# [Task list]
**A.** From the passage on foot perfusion index below, list every variable that the study related to foot PI and measured by near-infrared spectroscopy on the calf.
**B.** Reproduce the passage on foot perfusion index word for word, from "Foot PI was" to "by indirect NIRS.".
**C.** Answer these questions from the passage on foot perfusion index:
(i) How many healthy term neonates were studied?
(ii) What was the measured foot PI?
(iii) At least how long does the spot measurement of BF and VO2 by NIRS take?

# [Selected passage]
----------

In critically ill neonates, peripheral perfusion and oxygenation assessment may provide indirect information on the circulatory failure of vital organs during circulatory shock. The development of pulse oximetry has recently made it possible to calculate the perfusion index (PI), obtained from the ratio between the pulsatile and nonpulsatile signals of absorbed light. The main goals of this study were: (1) to study foot PI; and (2) to evaluate the relationship between foot PI, obtained continuously by pulse oximetry, and a number of variables, i.e. blood flow (BF), oxygen delivery (DO2), oxygen consumption (VO2), and fractional oxygen extraction (FOE), measured indirectly by near-infrared spectroscopy (NIRS) on the calf in 43 healthy term neonates (weight 3474.6±466.9 g; gestational age 39.1±1.4 weeks).
Calf BF, DO2 and VO2 were assessed by NIRS on short-lived venous and arterial occlusion maneuvers. PI was measured on the contralateral foot.
Foot PI was 1.26±0.39. There was a positive correlation between foot PI and both calf BF (r=0.32, p=0.03) and DO2 (r=0.32, p=0.03), but no correlation was found between foot PI and calf FOE and between foot PI and VO2.
In the neonatal intensive care unit, continuously measuring foot PI by pulse oximetry seems clinically more feasible for peripheral perfusion monitoring than spot measurements of the calf BF and/or VO2 by indirect NIRS.
Assessing and maintaining the adequacy of tissue oxygen supply should be considered a primary objective in neonatal/pediatric/adult intensive care. The peripheral perfusion of critical care patients is related to the redistribution of marginal cardiac output and oxygen supply to the brain, heart, and adrenal glands. Under stress-free conditions, newborn skin perfusion is high by comparison with oxygen demand.1
In terms of oxygen availability, transcutaneous PaO2 and pulse oximetry have become invaluable for monitoring critical newborn infants. The development of pulse oximetry has recently made it possible to calculate the perfusion index (PI),2 obtained from the ratio between the pulsatile signal of light absorbed by the pulsating arterial inflow and the nonpulsatile signal (light absorbed by the skin, other tissues and venous or nonpulsatile blood).3 The tissue PI varies with the quantity of red blood cells in the skin microvasculature and it is a reliable indicator of changes in skin blood flow (BF) in humans and animals.4 The amplitude waveform of the pulse oximeter can be used as a noninvasive measurement of volume status in critically ill adult patients.5
It has recently been reported that a foot skin PI value ≤1.24 is an accurate predictor of illness severity in neonates,3 and a PI value ≤1.4 indicates hypoperfusion in adults.6 Near-infrared spectroscopy (NIRS) has been used largely in neonates for the noninvasive assessment of brain tissue oxygenation7 and, less often, to evaluate limb oxygenation.8, 9, 10, 11, 12 Considering that: (1) the spot measurement of BF and VO2 by NIRS takes at least 20 minutes; and (2) the accuracy of NIRS changes is limited because path length and its changes are not known,7 the foot PI measured by pulse oximetry seems to be more feasible than indirect NIRS methods for monitoring peripheral perfusion in the neonatal intensive care unit. We hypothesized that foot PI could also adequately evaluate limb perfusion.

----------

# [Entries shown]
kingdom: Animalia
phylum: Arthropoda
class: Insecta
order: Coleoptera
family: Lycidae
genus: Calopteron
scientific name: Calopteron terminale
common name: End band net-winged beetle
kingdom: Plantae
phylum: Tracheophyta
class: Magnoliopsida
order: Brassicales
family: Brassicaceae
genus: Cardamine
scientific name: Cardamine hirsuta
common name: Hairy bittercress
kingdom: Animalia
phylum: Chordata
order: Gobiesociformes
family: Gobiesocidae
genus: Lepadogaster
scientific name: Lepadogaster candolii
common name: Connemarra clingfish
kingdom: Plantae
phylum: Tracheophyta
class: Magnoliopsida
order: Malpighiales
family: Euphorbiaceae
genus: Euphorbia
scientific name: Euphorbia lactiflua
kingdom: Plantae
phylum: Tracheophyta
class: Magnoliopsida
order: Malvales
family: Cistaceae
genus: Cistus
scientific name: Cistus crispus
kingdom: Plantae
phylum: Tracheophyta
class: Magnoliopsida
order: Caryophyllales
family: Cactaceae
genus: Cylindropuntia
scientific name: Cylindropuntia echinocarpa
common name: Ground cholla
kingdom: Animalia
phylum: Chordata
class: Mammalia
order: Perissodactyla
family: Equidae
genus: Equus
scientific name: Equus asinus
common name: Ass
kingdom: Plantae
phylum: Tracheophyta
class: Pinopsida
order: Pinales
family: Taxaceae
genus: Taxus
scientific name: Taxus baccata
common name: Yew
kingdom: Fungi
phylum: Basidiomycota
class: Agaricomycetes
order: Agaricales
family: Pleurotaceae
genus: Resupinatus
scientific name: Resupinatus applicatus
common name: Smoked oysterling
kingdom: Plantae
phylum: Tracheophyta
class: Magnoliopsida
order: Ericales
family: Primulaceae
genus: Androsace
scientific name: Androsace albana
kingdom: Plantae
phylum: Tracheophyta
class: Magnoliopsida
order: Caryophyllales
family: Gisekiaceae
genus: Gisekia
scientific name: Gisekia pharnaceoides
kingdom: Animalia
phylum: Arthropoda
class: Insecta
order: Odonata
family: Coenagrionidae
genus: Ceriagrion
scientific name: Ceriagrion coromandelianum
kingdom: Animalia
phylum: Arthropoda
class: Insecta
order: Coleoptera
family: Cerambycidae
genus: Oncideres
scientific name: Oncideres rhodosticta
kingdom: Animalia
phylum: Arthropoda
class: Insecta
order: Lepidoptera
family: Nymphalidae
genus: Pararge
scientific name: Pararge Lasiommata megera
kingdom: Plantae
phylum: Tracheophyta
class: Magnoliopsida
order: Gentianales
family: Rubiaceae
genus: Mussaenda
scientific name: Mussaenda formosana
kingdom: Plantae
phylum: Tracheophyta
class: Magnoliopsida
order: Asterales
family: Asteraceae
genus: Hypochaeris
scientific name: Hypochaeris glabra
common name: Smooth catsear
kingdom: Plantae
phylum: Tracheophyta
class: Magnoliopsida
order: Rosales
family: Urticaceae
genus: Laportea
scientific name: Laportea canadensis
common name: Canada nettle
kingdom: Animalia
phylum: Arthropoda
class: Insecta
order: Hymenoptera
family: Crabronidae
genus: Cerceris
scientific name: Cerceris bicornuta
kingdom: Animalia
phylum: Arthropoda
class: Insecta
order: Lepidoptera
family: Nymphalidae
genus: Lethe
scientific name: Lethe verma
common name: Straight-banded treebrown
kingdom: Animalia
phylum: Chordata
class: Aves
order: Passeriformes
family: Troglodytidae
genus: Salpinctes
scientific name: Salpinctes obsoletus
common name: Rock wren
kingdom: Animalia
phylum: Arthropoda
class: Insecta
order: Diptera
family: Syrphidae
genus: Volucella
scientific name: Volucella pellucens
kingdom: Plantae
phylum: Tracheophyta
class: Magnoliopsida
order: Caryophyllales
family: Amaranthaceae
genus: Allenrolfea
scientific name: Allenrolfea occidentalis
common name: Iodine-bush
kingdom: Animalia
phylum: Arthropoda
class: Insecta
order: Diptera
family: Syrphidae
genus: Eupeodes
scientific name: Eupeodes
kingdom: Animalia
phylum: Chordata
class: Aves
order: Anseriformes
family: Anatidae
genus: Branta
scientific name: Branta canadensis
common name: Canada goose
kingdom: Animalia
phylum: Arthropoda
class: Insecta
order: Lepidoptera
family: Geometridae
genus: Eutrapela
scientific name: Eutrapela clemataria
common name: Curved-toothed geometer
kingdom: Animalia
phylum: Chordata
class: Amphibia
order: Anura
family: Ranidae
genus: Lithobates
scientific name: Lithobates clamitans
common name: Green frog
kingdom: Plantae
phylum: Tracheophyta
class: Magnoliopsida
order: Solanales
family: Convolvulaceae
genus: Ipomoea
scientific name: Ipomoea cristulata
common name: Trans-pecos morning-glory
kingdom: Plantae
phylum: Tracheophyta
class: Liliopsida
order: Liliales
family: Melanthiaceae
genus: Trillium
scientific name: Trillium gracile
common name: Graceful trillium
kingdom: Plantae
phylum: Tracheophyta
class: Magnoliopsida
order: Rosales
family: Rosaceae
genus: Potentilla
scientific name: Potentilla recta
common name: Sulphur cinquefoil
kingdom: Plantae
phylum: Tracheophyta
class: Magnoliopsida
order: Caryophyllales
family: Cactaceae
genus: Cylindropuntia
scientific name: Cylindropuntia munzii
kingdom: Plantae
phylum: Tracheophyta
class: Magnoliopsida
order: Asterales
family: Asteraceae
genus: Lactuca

----------

# [Activity answers]
**A.** Blood flow (BF), oxygen delivery (DO2), oxygen consumption (VO2), and fractional oxygen extraction (FOE).

**B.**
Foot PI was 1.26±0.39. There was a positive correlation between foot PI and both calf BF (r=0.32, p=0.03) and DO2 (r=0.32, p=0.03), but no correlation was found between foot PI and calf FOE and between foot PI and VO2.
In the neonatal intensive care unit, continuously measuring foot PI by pulse oximetry seems clinically more feasible for peripheral perfusion monitoring than spot measurements of the calf BF and/or VO2 by indirect NIRS.

**C.**
(i) 43
(ii) 1.26±0.39
(iii) 20 minutes